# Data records

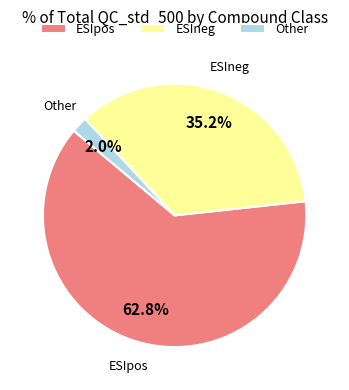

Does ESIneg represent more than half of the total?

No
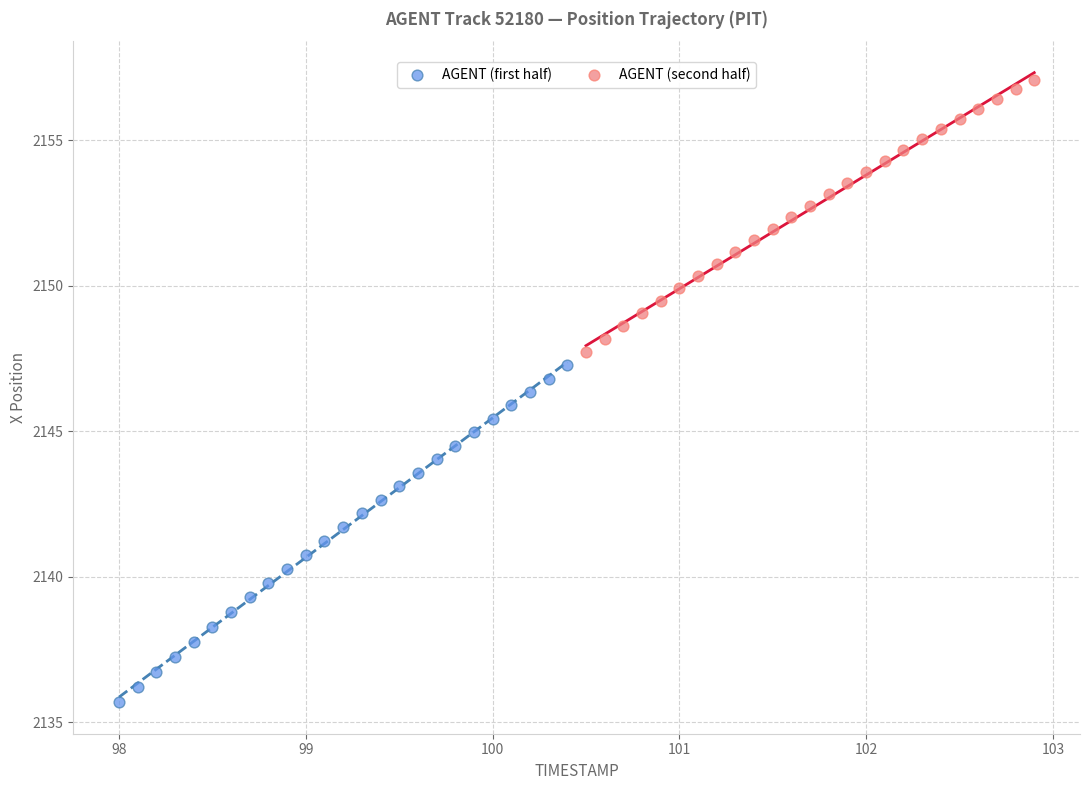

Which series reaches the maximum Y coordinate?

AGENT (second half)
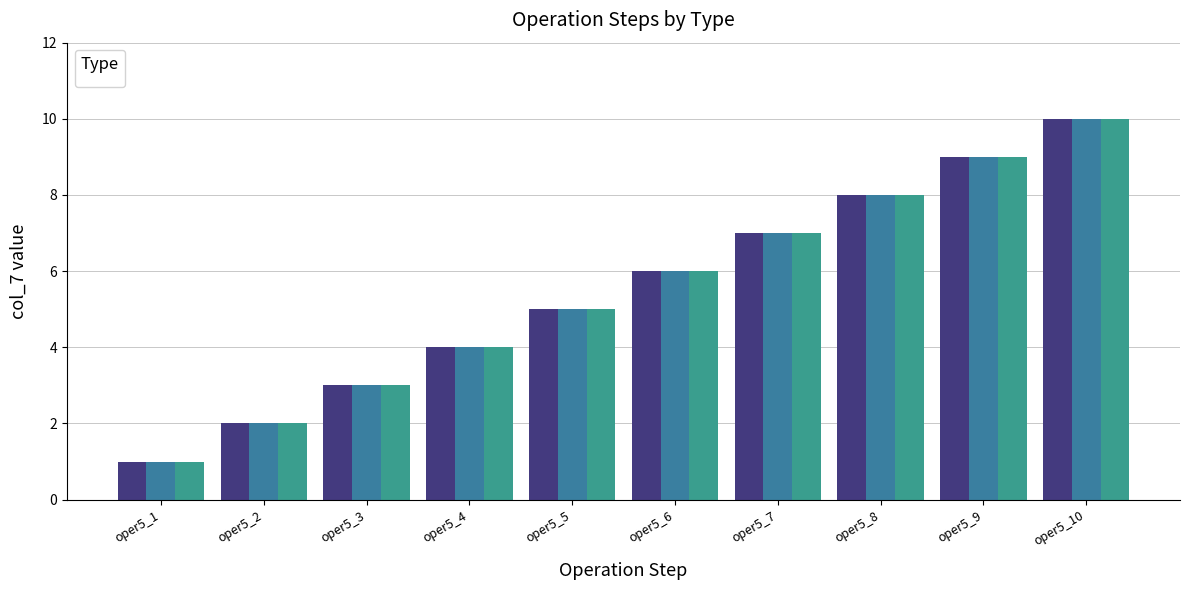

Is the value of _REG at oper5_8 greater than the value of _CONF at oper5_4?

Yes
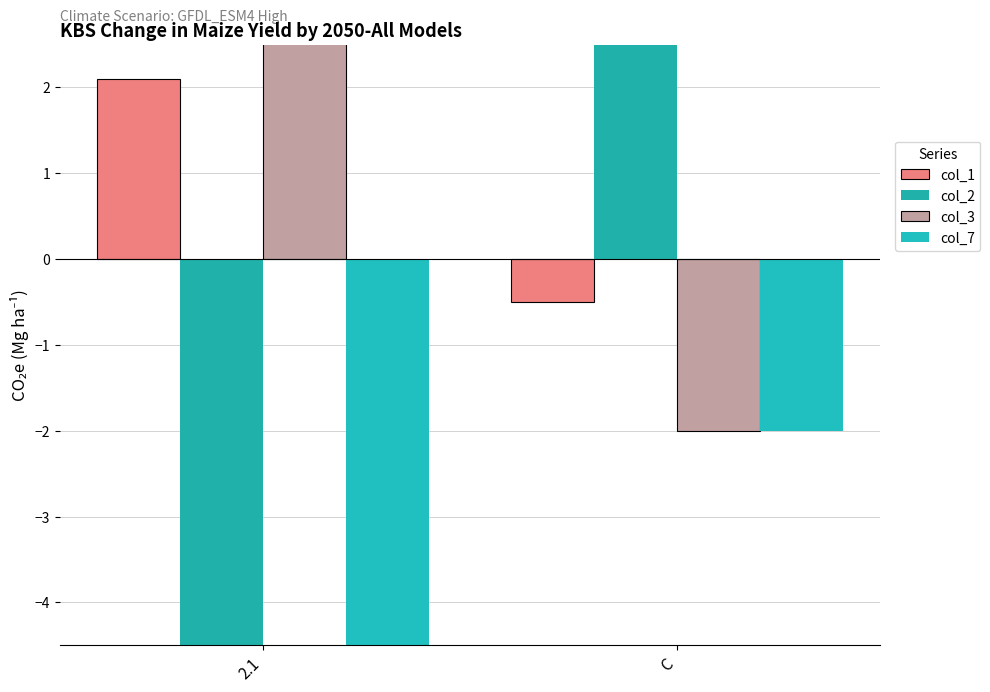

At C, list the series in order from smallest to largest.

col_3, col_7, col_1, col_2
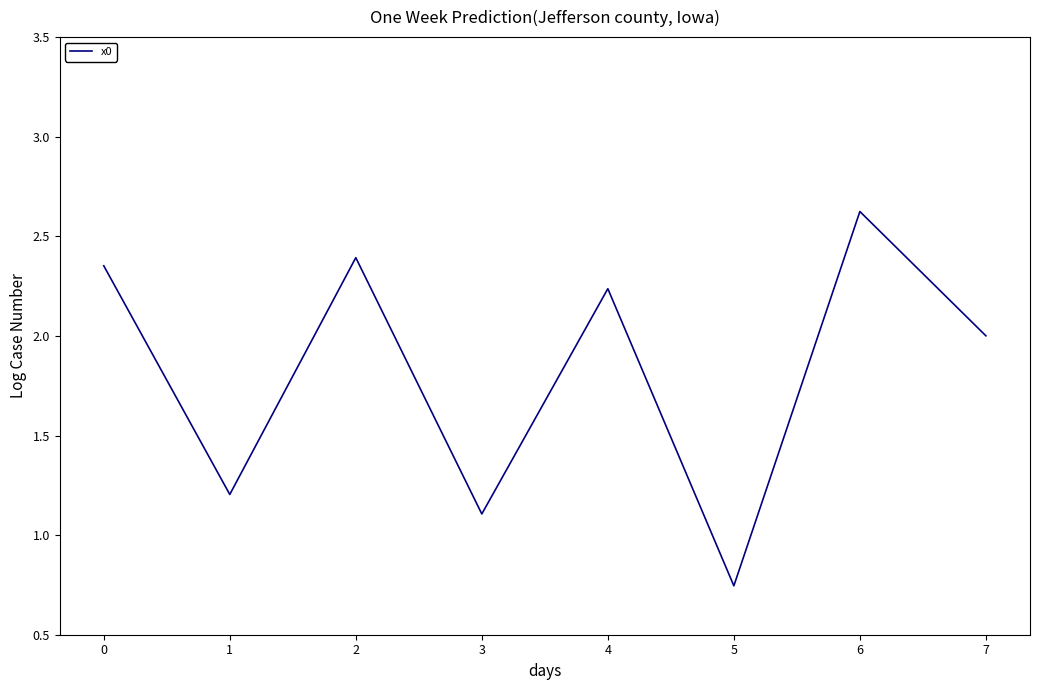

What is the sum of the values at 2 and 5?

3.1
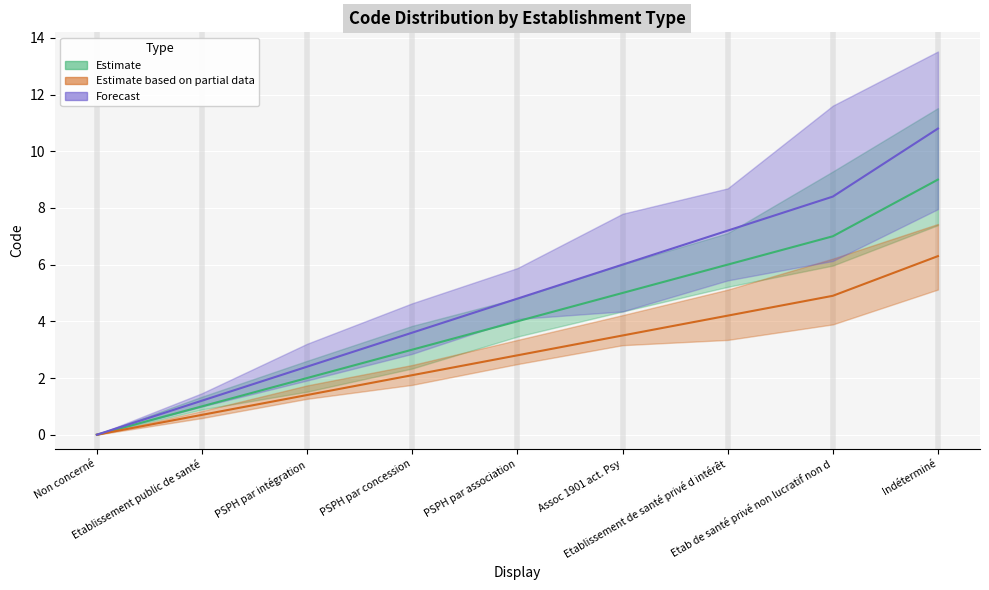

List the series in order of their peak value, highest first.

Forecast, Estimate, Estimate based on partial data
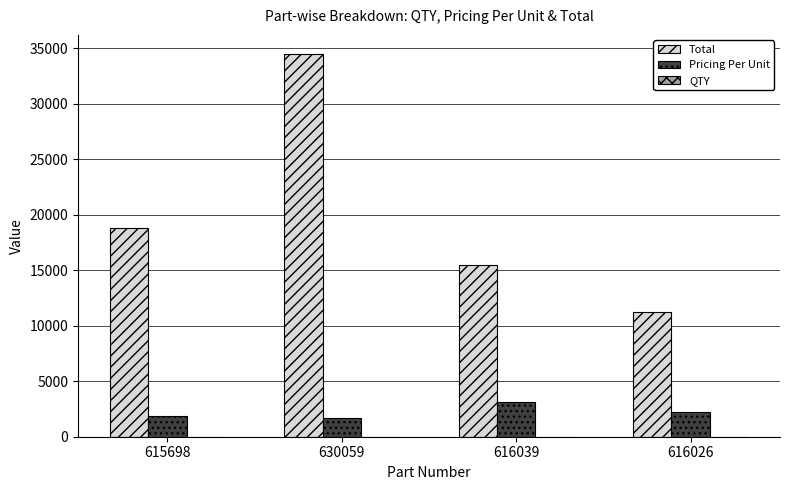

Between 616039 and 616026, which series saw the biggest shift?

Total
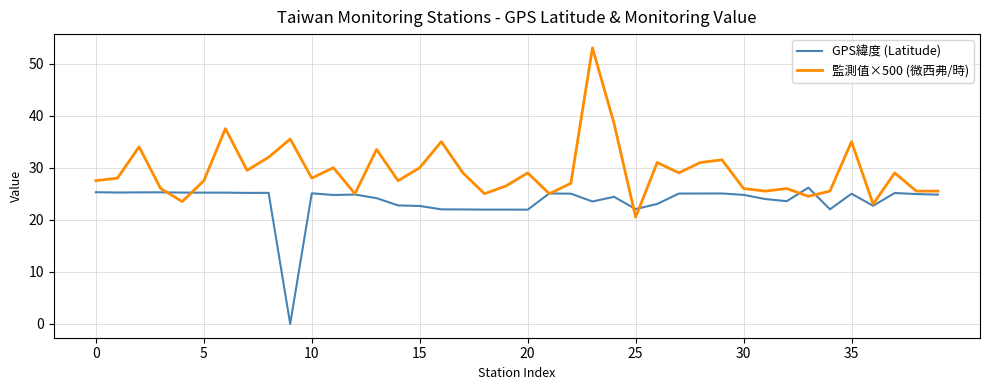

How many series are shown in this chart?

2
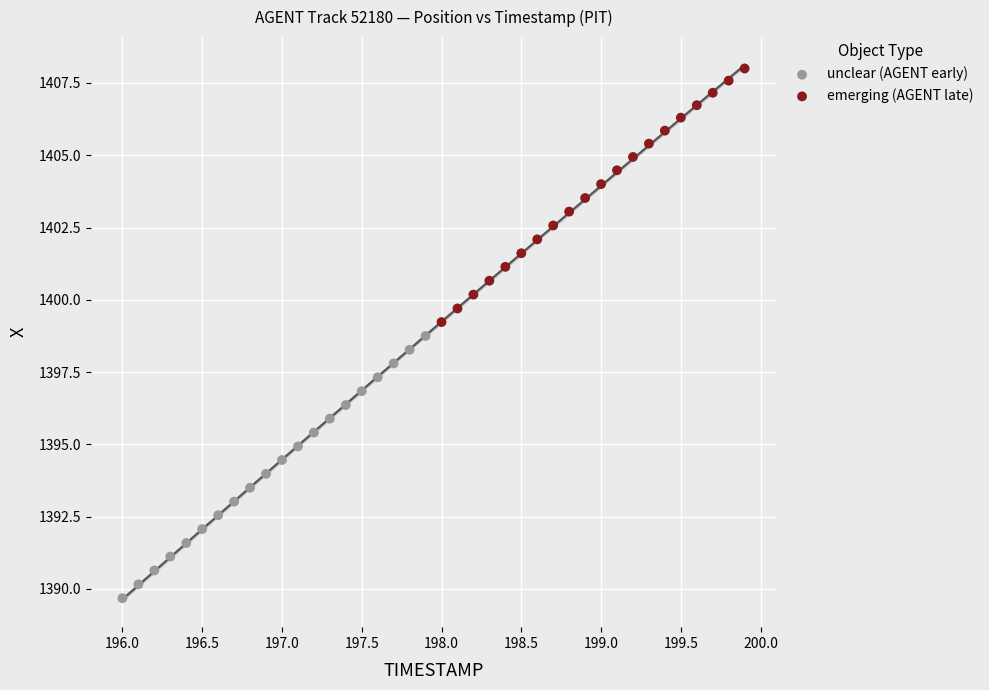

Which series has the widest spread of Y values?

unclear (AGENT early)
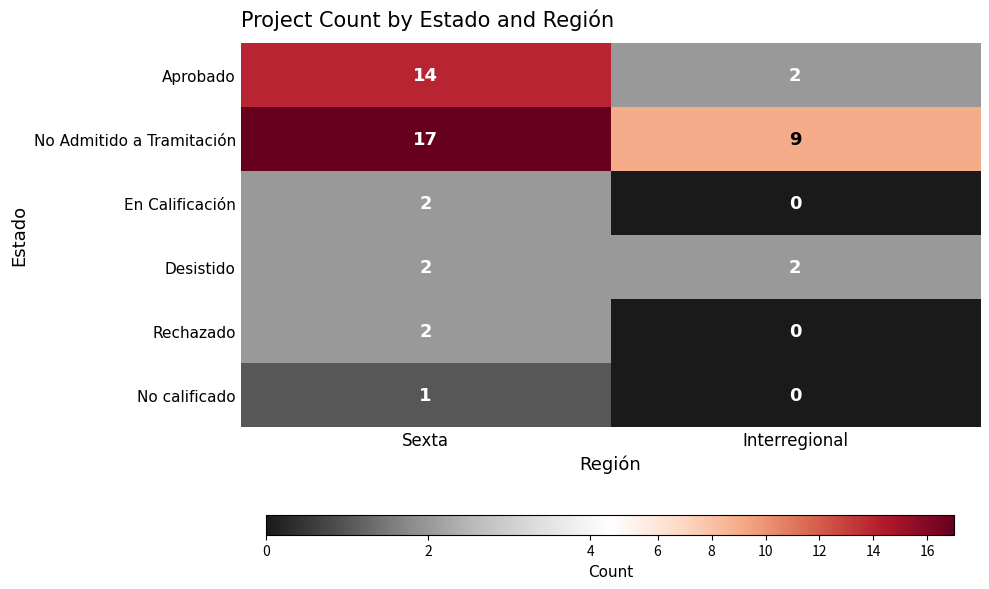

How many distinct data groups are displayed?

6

# Task objective
Return the lines above verbatim, starting at the line containing "col_3, col_7, col_1, col_2" and ending at the line containing "unclear (AGENT early)", both included. Omit the pictures from the reply.

# Response to the task
col_3, col_7, col_1, col_2

What is the sum of the values at 2 and 5?

3.1

List the series in order of their peak value, highest first.

Forecast, Estimate, Estimate based on partial data

Between 616039 and 616026, which series saw the biggest shift?

Total

How many series are shown in this chart?

2

Which series has the widest spread of Y values?

unclear (AGENT early)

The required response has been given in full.